Mais depuis seize mois, les mesures liberticides se sont multipliées en particulier à l'encontre des femmes qui ont été progressivement écartées de la vie publique et exclues des collèges et lycées.

"Nous sommes condamnées, chaque jour. Alors que nous espérions progresser, on nous met à l'écart de la société", a déploré Reha, une autre étudiante.

Dans une volte-face inattendue, le 23 mars, les Taliban avaient refermé les écoles secondaires quelques heures à peine après leur réouverture annoncée de longue date. Le chef suprême des Taliban, Haibatullah Akhundzada, est lui-même intervenu dans cette décision, selon un haut responsable taliban.

Divers membres du pouvoir avaient déclaré qu'il n'y avait pas assez d'enseignants ou d'argent mais aussi que les écoles rouvriraient une fois qu'un programme d'enseignement islamique aurait été élaboré. 

En dépit de leur exclusion des collèges et lycées, à Kaboul, de nombreuses jeunes femmes s'étaient déplacées début décembre pour passer leur examen de fin d'études secondaires, nécessaire pour pouvoir prétendre rentrer à l'université, avaient constaté des journalistes de l'AFP. 

Les Afghanes interdites d'aller à l'université, les campus bloqués par des gardes armés

Bannies des emplois publics, parcs, salles de sports...

En plus d'être privées d'étudier, les femmes sont également bannies de la plupart des emplois publics ou payées une misère pour rester à la maison. 

Elles n'ont pas le droit non plus de voyager sans être accompagnées d'un parent masculin et doivent se couvrir d'une burqa ou d'un hijab lorsqu'elles sortent de chez elles. 

En novembre, les Taliban leur ont également interdit d'entrer dans les parcs, jardins, salles de sport et bains publics.

Les manifestations de femmes contre ces mesures, qui rassemblent rarement plus d'une quarantaine de personnes, sont devenues risquées. De nombreuses manifestantes ont été arrêtées et les journalistes sont de plus en plus empêchés de couvrir ces rassemblements. 

"Les nouvelles restrictions étendues à l'éducation des femmes en Afghanistan sont tragiques", a dénoncé l'ex-ministre des finances sous l'ancien gouvernement, Omar Zakhilwal.

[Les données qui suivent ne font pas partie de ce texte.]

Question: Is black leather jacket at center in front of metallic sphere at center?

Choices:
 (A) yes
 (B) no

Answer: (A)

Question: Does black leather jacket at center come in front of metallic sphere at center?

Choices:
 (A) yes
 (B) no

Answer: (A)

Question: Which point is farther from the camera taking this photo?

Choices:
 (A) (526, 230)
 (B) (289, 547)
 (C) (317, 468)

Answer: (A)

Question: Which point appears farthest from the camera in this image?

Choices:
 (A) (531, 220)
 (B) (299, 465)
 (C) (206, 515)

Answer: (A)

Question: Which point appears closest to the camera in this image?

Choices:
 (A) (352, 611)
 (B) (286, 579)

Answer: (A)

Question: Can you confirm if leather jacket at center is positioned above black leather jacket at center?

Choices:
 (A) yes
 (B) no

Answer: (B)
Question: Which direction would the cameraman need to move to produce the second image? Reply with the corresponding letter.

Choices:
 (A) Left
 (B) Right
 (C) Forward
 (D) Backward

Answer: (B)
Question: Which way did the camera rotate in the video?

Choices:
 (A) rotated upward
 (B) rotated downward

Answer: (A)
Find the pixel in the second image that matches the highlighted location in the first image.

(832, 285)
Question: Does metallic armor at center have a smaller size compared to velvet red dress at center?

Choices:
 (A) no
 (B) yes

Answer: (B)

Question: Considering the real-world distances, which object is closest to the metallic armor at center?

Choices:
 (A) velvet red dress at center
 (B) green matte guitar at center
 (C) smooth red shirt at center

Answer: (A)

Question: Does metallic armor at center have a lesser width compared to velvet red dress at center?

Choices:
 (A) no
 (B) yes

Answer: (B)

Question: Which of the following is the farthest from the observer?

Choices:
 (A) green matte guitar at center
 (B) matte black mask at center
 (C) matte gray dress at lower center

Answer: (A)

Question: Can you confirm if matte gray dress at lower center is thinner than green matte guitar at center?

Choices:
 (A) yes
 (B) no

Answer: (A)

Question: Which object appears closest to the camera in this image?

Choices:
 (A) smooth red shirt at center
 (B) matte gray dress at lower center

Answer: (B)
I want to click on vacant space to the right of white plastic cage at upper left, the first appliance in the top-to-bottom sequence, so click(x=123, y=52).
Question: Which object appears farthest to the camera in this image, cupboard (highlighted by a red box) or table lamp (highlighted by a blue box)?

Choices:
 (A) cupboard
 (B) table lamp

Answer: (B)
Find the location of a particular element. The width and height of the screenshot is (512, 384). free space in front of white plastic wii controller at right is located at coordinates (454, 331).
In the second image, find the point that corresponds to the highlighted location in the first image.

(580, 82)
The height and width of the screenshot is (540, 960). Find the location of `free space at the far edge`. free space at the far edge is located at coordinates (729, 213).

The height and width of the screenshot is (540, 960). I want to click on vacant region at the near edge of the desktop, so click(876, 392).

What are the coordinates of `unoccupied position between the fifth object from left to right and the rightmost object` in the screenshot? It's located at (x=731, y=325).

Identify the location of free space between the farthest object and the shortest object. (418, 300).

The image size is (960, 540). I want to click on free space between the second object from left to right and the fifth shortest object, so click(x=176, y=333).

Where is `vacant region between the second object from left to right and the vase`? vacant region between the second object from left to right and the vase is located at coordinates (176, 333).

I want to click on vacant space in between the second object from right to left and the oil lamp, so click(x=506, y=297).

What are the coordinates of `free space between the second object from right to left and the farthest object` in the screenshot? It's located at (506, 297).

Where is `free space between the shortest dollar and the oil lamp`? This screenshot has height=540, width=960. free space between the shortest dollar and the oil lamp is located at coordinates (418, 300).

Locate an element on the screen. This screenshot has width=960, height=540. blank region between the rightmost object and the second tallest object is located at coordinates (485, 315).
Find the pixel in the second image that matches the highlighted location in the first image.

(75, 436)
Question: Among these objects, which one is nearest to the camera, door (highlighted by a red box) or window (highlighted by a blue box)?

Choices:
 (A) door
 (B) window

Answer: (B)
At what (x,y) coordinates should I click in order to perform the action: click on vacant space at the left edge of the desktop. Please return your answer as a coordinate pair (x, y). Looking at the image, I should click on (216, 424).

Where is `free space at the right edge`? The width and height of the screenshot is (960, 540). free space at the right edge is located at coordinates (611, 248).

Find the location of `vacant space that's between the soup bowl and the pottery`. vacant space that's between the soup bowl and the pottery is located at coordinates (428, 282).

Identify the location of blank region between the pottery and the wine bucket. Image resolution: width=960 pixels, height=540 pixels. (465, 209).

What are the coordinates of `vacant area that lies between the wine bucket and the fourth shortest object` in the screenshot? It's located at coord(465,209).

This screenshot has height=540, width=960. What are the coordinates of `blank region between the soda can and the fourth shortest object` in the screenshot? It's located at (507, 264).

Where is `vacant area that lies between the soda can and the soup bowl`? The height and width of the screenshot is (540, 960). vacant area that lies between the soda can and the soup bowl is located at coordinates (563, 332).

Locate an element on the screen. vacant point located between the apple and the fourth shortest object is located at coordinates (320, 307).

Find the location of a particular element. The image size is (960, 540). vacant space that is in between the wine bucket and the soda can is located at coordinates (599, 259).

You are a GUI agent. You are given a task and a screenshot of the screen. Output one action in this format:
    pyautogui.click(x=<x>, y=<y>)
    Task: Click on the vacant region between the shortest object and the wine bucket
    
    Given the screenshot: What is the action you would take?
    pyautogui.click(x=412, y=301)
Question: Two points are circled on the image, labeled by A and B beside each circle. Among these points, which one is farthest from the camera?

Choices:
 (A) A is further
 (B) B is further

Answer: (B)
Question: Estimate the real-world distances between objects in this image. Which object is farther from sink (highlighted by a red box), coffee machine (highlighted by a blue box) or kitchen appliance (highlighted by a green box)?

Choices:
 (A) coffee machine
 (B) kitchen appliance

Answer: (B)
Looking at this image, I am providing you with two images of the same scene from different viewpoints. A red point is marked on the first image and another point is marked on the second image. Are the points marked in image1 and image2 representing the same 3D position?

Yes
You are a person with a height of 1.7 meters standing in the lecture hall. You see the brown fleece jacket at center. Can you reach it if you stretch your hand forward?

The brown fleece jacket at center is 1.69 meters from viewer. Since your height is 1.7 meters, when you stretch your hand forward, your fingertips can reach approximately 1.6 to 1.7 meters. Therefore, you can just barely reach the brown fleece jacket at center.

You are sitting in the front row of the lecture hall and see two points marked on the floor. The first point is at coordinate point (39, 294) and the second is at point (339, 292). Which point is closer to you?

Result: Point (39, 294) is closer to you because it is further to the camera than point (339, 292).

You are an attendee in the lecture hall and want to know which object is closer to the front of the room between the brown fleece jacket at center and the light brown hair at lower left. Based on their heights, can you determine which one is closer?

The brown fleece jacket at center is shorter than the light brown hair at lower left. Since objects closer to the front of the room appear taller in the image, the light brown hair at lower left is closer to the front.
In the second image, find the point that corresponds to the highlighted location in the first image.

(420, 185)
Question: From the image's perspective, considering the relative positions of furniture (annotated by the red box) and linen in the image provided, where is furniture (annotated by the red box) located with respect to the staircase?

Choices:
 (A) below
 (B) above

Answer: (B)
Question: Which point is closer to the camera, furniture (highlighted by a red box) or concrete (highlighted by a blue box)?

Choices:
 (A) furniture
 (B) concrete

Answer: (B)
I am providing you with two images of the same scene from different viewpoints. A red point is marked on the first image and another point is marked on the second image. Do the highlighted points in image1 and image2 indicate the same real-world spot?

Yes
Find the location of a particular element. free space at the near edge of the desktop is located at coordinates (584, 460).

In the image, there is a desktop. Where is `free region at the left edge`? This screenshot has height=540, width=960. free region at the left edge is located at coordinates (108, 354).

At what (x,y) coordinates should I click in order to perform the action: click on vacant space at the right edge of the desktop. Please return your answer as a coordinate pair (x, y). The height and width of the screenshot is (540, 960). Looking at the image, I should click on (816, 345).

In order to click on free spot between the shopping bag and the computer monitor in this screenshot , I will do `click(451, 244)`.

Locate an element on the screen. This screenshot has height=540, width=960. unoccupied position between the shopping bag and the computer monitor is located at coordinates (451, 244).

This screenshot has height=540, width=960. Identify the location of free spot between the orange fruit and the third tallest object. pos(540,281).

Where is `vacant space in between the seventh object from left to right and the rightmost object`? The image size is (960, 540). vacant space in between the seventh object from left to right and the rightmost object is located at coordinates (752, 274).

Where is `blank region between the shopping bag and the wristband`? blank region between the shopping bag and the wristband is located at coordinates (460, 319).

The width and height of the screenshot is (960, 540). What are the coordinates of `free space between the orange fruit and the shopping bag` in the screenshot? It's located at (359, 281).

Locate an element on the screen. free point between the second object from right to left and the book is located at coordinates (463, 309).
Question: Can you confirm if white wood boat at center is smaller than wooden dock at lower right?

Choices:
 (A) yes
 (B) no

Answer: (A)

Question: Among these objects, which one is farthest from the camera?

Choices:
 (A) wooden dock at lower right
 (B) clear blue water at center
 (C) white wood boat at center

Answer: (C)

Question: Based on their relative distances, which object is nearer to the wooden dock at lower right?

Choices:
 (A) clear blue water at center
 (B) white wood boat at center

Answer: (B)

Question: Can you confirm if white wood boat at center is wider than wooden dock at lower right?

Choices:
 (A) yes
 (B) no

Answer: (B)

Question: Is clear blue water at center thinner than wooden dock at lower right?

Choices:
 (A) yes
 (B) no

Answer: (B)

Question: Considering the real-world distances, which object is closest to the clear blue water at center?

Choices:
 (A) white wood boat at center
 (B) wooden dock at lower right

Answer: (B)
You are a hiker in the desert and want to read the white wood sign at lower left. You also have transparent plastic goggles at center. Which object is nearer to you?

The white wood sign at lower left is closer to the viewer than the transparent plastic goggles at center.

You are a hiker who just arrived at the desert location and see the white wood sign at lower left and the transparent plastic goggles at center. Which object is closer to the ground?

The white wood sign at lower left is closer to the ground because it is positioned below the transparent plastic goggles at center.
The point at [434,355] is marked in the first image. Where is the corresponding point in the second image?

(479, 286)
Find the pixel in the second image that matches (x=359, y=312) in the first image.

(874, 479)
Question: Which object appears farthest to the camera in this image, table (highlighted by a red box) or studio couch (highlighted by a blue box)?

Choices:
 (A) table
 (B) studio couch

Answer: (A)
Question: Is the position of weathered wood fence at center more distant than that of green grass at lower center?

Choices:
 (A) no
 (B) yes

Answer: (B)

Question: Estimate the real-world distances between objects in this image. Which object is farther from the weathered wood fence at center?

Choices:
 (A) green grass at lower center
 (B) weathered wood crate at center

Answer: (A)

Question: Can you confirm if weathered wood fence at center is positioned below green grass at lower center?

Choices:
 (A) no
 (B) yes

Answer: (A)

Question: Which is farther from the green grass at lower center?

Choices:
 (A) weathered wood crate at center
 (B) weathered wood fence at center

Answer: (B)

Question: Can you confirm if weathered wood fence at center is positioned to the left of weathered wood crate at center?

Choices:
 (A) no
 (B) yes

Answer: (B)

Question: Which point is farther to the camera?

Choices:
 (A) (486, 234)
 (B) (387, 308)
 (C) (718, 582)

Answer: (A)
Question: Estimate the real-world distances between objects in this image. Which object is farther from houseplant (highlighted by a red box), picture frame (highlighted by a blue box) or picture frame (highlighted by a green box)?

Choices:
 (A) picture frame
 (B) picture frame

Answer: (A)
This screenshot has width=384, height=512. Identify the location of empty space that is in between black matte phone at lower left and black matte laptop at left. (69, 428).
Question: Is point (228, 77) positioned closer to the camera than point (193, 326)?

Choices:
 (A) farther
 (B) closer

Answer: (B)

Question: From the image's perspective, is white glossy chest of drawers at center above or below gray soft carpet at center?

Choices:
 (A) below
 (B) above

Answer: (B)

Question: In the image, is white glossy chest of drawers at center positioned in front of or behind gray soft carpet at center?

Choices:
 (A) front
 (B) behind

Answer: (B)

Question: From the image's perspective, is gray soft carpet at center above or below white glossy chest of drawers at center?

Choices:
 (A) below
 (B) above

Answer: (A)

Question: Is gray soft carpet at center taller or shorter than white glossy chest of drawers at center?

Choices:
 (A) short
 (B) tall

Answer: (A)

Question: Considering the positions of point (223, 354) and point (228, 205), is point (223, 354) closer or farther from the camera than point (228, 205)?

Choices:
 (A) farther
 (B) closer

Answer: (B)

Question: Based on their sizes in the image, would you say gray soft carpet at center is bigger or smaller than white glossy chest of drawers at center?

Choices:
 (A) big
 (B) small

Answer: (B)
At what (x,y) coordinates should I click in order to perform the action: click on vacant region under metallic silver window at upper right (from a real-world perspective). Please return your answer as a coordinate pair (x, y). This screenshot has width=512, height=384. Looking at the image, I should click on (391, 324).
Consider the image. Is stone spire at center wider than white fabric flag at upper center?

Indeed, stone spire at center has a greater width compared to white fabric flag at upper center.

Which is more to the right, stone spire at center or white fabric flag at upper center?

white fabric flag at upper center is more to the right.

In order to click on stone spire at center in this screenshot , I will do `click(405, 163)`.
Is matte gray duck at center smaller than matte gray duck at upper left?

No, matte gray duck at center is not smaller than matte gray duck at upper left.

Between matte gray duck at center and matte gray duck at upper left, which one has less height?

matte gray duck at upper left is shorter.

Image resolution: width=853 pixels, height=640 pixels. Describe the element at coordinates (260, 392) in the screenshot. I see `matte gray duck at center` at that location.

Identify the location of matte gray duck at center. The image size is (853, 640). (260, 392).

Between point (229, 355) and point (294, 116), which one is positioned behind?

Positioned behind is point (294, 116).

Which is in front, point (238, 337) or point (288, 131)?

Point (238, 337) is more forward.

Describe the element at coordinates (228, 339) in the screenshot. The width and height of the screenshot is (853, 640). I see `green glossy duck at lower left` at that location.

"Cette interdiction n'a aucun fondement religieux, culturel ou logistique. Il s'agit non seulement d'une grave violation des droits des femmes à l'éducation, mais aussi d'une profonde anomalie pour notre pays !", a-t-il ajouté dans son tweet.

La communauté internationale a lié la reconnaissance du régime taliban et l'aide humanitaire ainsi que financière, dont l'Afghanistan a absolument besoin, au respect par les Taliban des droits humains, en particulier ceux des femmes à être éduquées et à travailler.

Les Nations unies sont "profondément préoccupées" a déclaré, mardi, Ramiz Alakbarov, représentant spécial adjoint du chef de l'ONU pour l'Afghanistan. 

"L'éducation est un droit humain fondamental. Une porte fermée à l'éducation des femmes est une porte fermée à l'avenir de l'Afghanistan", a-t-il tweeté.